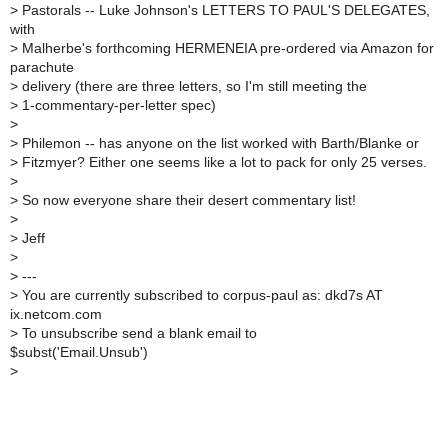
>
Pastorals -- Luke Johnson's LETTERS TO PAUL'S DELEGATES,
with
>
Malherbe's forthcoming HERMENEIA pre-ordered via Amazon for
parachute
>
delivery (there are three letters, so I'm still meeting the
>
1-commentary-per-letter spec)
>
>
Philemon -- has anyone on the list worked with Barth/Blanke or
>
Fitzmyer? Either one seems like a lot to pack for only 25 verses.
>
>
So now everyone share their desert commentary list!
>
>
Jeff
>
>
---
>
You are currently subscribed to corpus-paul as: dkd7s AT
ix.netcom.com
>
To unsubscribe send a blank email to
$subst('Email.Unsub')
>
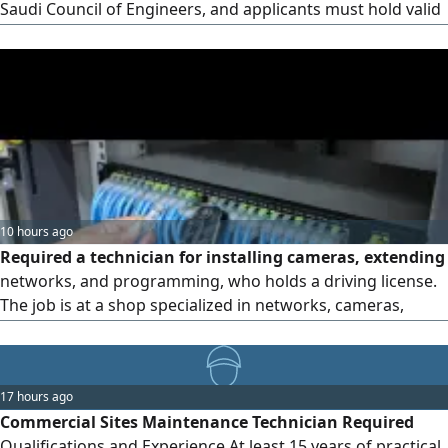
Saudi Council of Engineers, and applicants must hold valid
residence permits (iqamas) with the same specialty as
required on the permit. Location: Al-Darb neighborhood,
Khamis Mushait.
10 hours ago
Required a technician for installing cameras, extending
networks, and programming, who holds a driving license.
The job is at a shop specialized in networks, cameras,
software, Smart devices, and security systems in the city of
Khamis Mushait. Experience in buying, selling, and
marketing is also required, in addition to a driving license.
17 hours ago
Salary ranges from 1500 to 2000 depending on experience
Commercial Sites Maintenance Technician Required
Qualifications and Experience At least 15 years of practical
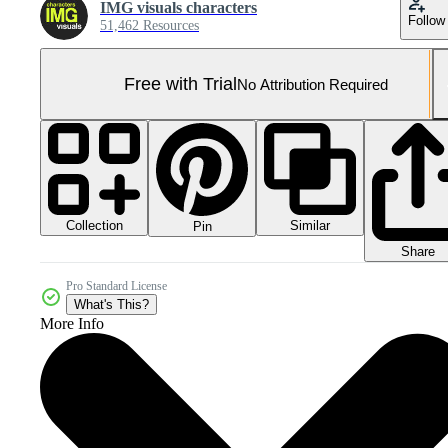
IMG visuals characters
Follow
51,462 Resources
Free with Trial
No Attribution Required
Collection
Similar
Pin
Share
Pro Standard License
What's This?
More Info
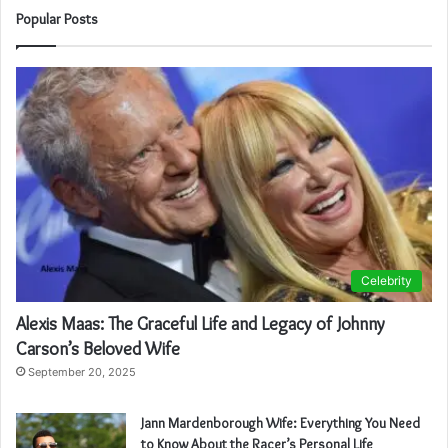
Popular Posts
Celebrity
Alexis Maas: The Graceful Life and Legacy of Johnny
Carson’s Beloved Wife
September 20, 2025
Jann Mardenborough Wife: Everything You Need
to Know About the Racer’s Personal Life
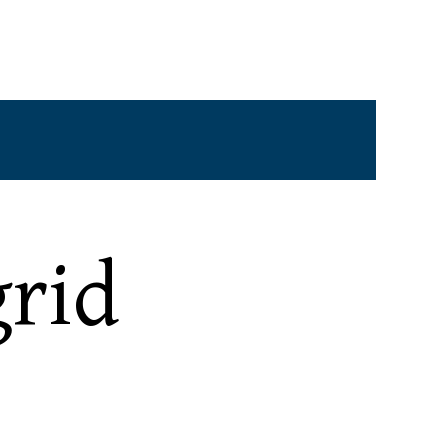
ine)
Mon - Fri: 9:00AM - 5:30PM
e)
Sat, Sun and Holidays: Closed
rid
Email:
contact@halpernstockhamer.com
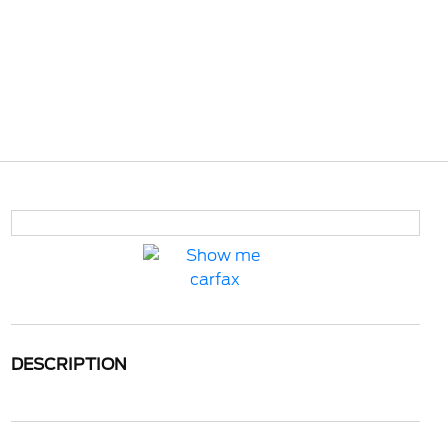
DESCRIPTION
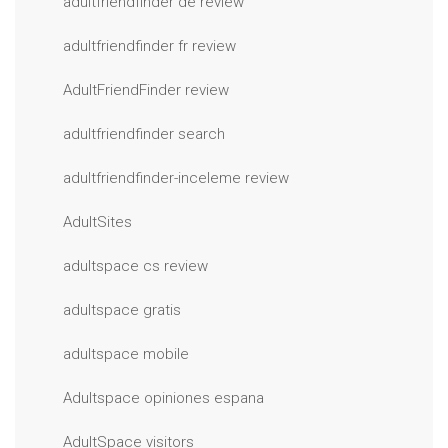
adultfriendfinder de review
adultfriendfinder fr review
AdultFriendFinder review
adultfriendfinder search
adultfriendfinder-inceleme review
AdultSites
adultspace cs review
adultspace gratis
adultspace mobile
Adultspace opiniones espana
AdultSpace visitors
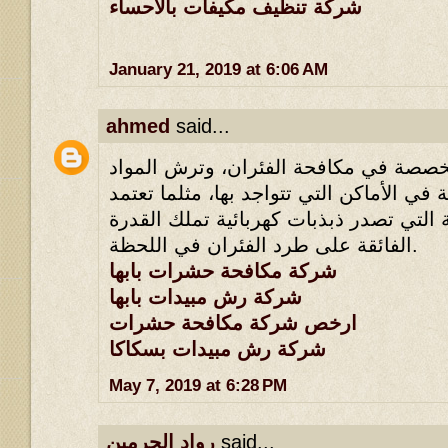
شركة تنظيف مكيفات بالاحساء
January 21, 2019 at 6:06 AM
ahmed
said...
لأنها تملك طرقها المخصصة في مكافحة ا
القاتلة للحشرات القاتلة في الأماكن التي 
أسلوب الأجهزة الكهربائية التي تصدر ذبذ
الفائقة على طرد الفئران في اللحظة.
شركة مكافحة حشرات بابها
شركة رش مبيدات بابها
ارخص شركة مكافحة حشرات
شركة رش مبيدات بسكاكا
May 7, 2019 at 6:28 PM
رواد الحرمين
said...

-- Task requirements --
Return every line of text from all the items above, character for character and in the same order, and leave the pictures out.

-- Answer box --
>
Pastorals -- Luke Johnson's LETTERS TO PAUL'S DELEGATES,
with
>
Malherbe's forthcoming HERMENEIA pre-ordered via Amazon for
parachute
>
delivery (there are three letters, so I'm still meeting the
>
1-commentary-per-letter spec)
>
>
Philemon -- has anyone on the list worked with Barth/Blanke or
>
Fitzmyer? Either one seems like a lot to pack for only 25 verses.
>
>
So now everyone share their desert commentary list!
>
>
Jeff
>
>
---
>
You are currently subscribed to corpus-paul as: dkd7s AT
ix.netcom.com
>
To unsubscribe send a blank email to
$subst('Email.Unsub')
>
Saudi Council of Engineers, and applicants must hold valid
residence permits (iqamas) with the same specialty as
required on the permit. Location: Al-Darb neighborhood,
Khamis Mushait.
10 hours ago
Required a technician for installing cameras, extending
networks, and programming, who holds a driving license.
The job is at a shop specialized in networks, cameras,
software, Smart devices, and security systems in the city of
Khamis Mushait. Experience in buying, selling, and
marketing is also required, in addition to a driving license.
17 hours ago
Salary ranges from 1500 to 2000 depending on experience
Commercial Sites Maintenance Technician Required
Qualifications and Experience At least 15 years of practical
IMG visuals characters
Follow
51,462 Resources
Free with Trial
No Attribution Required
Collection
Similar
Pin
Share
Pro Standard License
What's This?
More Info
Popular Posts
Celebrity
Alexis Maas: The Graceful Life and Legacy of Johnny
Carson’s Beloved Wife
September 20, 2025
Jann Mardenborough Wife: Everything You Need
to Know About the Racer’s Personal Life
ine)
Mon - Fri: 9:00AM - 5:30PM
e)
Sat, Sun and Holidays: Closed
rid
Email:
contact@halpernstockhamer.com
DESCRIPTION
adultfriendfinder de review
adultfriendfinder fr review
AdultFriendFinder review
adultfriendfinder search
adultfriendfinder-inceleme review
AdultSites
adultspace cs review
adultspace gratis
adultspace mobile
Adultspace opiniones espana
AdultSpace visitors
شركة تنظيف مكيفات بالاحساء
January 21, 2019 at 6:06 AM
ahmed
said...
لأنها تملك طرقها المخصصة في مكافحة ا
القاتلة للحشرات القاتلة في الأماكن التي 
أسلوب الأجهزة الكهربائية التي تصدر ذبذ
الفائقة على طرد الفئران في اللحظة.
شركة مكافحة حشرات بابها
شركة رش مبيدات بابها
ارخص شركة مكافحة حشرات
شركة رش مبيدات بسكاكا
May 7, 2019 at 6:28 PM
رواد الحرمين
said...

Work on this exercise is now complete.